Why are we creating machines and systems meant to duplicate human behavior and dupe humans into believing we are one and the same, our biological circuitry aside? Where might this road lead us? Currently, it is leading us toward mass unemployment as many corporations opt to have machines that mimic human behavior but lack biological needs like rest and rejuvenation—requiring employers to set boundaries around work weeks and offer paid vacations—do the work in place of human beings. It is leading to humans who once found identity, meaning, and even joy in their work being relegated instead to work ensuring the machines that took those jobs keep functioning efficiently. It is leading to psychological harms for those humans tasked with labeling violent, graphic, destructive text and images to train these AI systems. It is leading humans to give up on ourselves and our potential, on our ability to create, to build, to dream, to reimagine, to think, to inspire. Where once we believed that we were powerful beyond measure, light to the darkness, brilliant, gorgeous, talented, fabulous, as Marianne Williamson reminded us, we are now asked to believe that computers can do it better or, maybe, innately are better—if not today, then certainly soon.
Educators like me see it in our students on a near daily basis: the decline of the human spirit that comes with buying into the narrative that AI does it better and may just be better. Why invest the energy and effort necessary to learn to write compelling prose if I can just have a computer program do it for me? Why try to innovate and change an industry if AI will wipe it out within the decade? Why do all within my power to tangibly change the lived reality of the many human beings across the globe displaced by climate or struggling under oppressive regimes, caught in war zones or stuck in cycles of poverty, if we are not distinctly different from the mechanistic counterparts coming to take our place?
That we are irreplicable, irreplaceable human beings matters. It matters how we define ourselves and how we live out those definitions. It matters how we are defined by others and whether we buy into those definitions. It matters what the motivations are behind those definitions. It matters what the impacts of those definitions will be long term and to the lived reality of human beings. Because those things matter, thairaav matters. It matters that we pause and reflect, in thoughtful ways, on the impacts of our words and the actions that come of them.

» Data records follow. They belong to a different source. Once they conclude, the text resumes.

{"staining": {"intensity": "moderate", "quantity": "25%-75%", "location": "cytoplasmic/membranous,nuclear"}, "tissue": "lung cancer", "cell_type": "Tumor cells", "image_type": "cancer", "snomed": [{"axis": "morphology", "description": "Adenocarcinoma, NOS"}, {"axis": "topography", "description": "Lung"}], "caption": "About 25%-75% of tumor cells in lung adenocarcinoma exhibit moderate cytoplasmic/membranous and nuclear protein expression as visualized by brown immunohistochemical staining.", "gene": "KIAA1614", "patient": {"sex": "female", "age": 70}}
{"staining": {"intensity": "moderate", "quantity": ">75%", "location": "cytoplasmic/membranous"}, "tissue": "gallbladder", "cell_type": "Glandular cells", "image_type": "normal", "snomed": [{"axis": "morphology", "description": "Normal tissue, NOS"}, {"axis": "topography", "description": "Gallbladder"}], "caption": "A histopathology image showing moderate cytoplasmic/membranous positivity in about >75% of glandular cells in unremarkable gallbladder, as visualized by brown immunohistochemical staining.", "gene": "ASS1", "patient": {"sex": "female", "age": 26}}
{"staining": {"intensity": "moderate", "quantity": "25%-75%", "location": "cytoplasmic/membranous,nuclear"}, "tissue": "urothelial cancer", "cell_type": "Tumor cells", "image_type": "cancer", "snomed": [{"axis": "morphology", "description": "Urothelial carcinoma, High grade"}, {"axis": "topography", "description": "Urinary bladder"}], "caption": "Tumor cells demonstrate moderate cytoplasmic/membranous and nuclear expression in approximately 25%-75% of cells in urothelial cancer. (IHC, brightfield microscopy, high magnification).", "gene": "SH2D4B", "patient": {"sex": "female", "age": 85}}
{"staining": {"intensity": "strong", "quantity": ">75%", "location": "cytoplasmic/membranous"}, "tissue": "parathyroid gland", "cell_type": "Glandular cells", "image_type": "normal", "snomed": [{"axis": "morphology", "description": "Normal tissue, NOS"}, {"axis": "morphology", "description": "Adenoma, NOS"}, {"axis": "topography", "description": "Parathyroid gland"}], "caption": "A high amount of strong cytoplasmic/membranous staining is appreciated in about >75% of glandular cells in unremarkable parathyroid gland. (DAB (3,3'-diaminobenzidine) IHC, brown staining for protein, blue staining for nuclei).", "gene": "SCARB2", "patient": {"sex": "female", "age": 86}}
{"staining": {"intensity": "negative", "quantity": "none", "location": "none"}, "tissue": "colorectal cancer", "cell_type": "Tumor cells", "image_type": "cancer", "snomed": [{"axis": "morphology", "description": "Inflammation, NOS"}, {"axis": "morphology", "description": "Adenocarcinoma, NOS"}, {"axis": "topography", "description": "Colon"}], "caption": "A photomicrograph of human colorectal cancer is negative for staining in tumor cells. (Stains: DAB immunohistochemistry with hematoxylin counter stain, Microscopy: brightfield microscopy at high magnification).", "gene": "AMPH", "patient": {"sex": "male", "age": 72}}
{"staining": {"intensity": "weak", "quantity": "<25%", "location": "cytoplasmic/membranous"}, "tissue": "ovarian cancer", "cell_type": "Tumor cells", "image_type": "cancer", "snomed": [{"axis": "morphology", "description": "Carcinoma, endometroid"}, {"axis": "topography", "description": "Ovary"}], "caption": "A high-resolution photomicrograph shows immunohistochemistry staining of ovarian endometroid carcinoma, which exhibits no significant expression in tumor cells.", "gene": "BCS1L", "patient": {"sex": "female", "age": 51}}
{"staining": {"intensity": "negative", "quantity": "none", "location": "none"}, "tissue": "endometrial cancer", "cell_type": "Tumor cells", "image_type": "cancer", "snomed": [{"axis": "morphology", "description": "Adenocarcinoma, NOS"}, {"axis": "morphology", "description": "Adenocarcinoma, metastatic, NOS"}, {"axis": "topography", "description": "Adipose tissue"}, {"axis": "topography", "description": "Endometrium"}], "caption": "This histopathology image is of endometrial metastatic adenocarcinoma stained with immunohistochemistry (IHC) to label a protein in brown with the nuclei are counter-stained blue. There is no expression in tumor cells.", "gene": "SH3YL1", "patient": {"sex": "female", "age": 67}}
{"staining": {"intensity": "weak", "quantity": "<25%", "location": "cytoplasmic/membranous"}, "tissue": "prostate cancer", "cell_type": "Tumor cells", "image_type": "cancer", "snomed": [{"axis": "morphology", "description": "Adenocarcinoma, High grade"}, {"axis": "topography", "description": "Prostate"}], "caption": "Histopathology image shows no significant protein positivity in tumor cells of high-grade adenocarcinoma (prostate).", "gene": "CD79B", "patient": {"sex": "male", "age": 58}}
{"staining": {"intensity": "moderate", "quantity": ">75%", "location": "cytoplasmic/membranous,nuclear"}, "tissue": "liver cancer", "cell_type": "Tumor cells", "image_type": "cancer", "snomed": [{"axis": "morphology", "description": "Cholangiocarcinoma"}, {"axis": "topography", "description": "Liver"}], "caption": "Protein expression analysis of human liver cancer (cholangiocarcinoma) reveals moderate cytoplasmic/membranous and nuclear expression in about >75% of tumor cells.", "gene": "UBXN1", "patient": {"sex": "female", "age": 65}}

Could we make a subcategory for life that leaves room for the nonbiological? We could. But what are the harms that may come to those beautiful biological beings when their status as uniquely alive, uniquely brilliant, gorgeous, talented, fabulous and powerful beyond measure is challenged, once again relegated to being at best equivalent to the machines we created? And why is that preferable to defining those machines differently and protecting a definition of life that centers on the unique value of the biological beings currently inhabiting that definition, beings who each day recreate and expand our vision for what life can be, what it can look like when fully lived, and inspire us all to do the same?